The result was unambiguous. “The adjusted data show an acceleration of global warming since 2015 with a statistical certainty of over 98 percent, consistent across all data sets examined and independent of the analysis method chosen,” says Rahmstorf. In all five datasets, the acceleration begins to emerge in 2013 or 2014. Not a blip, not an artefact. A persistent shift in the rate at which the planet is heating.

How big a shift? From 1970 to 2015, global temperatures rose at roughly 0.2°C per decade, a pace that was itself already alarming. Over the past ten years, the adjusted data suggest the rate has nearly doubled, to about 0.35°C per decade, depending on the dataset. “We can now demonstrate a strong and statistically significant acceleration of global warming since around 2015,” Foster says. That warming rate, if you’re looking for a comparison, is higher than in any decade recorded since instrumental measurements began in 1880.

Even 2023 and 2024, which generated considerable debate (some attributed their record temperatures almost entirely to an unusually strong El Niño), remain the two warmest years on record even after El Niño’s contribution is stripped out. The El Niño story was real. It just wasn’t the whole story.

What the paper does not do is explain why warming has accelerated. That question, which is frankly the more unsettling one, is left open. Climate models do predict that warming rates should increase as atmospheric CO₂ concentrations rise; the feedback loops baked into the physics of the climate system mean faster warming begets more warming. So an acceleration is not, in itself, unexpected. Whether the specific post-2015 step-change has a particular cause beyond the steady accumulation of greenhouse gases is not something this study can say. “We filter out known natural influences in the observational data, so that the ‘noise’ is reduced, making the underlying long-term warming signal more clearly visible,” Foster explains, describing the methodology rather than its implications. The causes are a problem for another paper.

The implications, though, follow fairly directly from the numbers. The Paris Agreement set a goal of limiting long-term warming to 1.5°C above pre-industrial levels. Climate scientists have been tracking how close we’re getting; global mean temperature is now reckoned at roughly 1.3°C above that baseline. At the pace of 0.35°C per decade that the adjusted data show, the 1.5°C threshold would become a permanent fixture rather than a target before 2030. “If the warming rate of the past 10 years continues, it would lead to a long-term exceedance of the 1.5°C limit of the Paris Agreement before 2030,” Rahmstorf says bluntly.

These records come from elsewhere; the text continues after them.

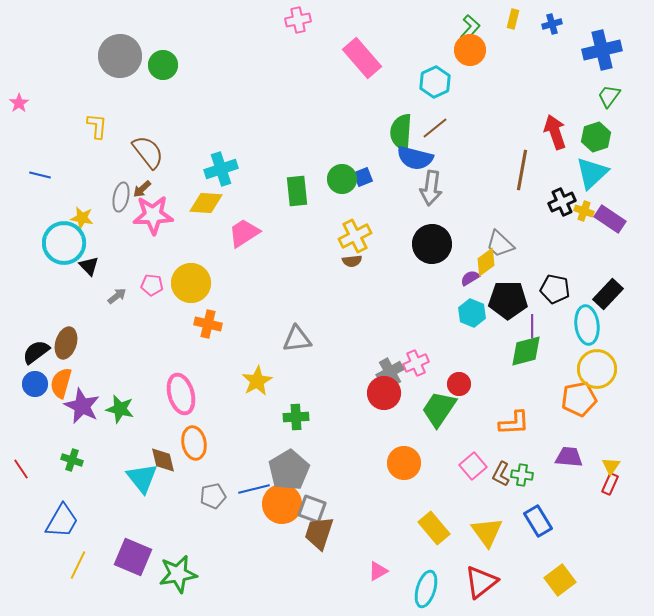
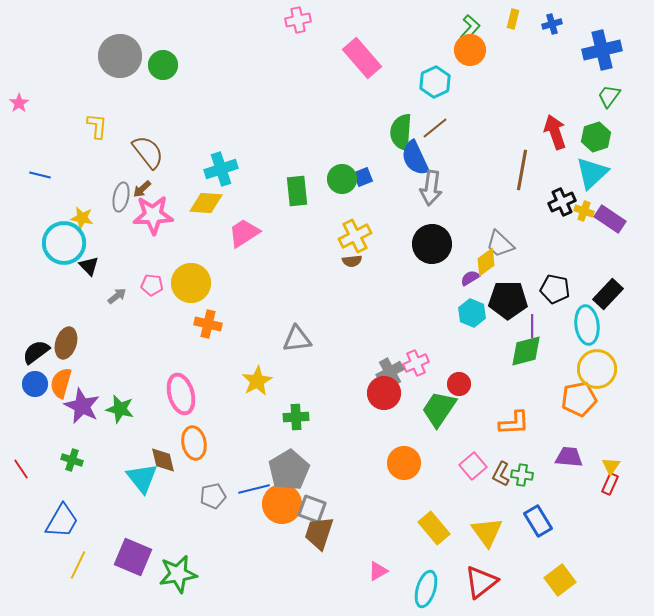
blue semicircle at (415, 158): rotated 51 degrees clockwise
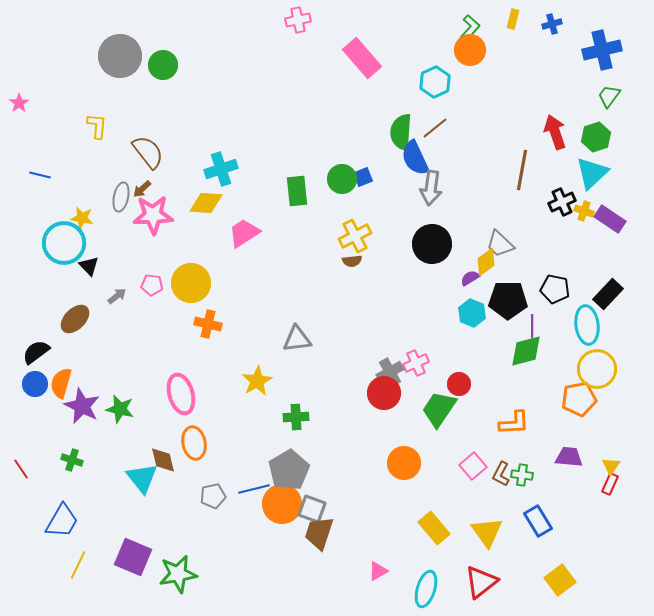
brown ellipse at (66, 343): moved 9 px right, 24 px up; rotated 28 degrees clockwise
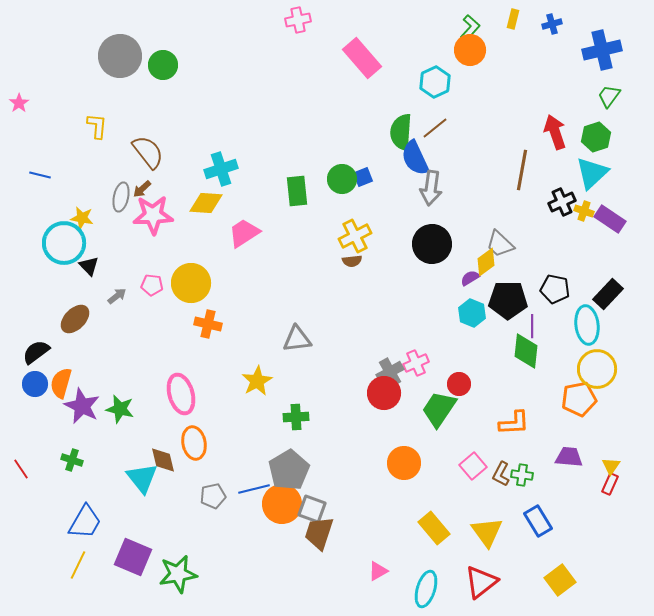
green diamond at (526, 351): rotated 69 degrees counterclockwise
blue trapezoid at (62, 521): moved 23 px right, 1 px down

The study doesn’t stop at that observation either. “How quickly the Earth continues to warm ultimately depends on how rapidly we reduce global CO₂ emissions from fossil fuels to zero.” That’s perhaps the plainest statement of where things stand. The statistical analysis has done its job: removed the noise, confirmed the signal, quantified the rate. What happens to that rate is, from here, a policy question rather than a scientific one.

There’s something almost odd about how the result was obtained. You might expect a paper about accelerating climate change to open with satellite data, or ice cores, or some atmospheric measurement campaign. Instead it starts with subtraction; with the quiet, slightly painstaking work of estimating what the planet’s temperature would have been in a world without El Niño, without Pinatubo, without the solar maximum of the early 2000s. The signal Foster and Rahmstorf were looking for isn’t dramatic in itself. It’s the difference between 0.2°C per decade and 0.35°C per decade. A number that took 140 years of thermometer readings and a careful statistical scrub to extract cleanly.

Whether that acceleration continues, plateaus, or (in more optimistic scenarios) reverses as renewable energy deployment scales up will be, in some sense, the central empirical question of the next decade. The thermometers are already in place. The noise-removal methodology now exists. We’ll know the answer, one way or another.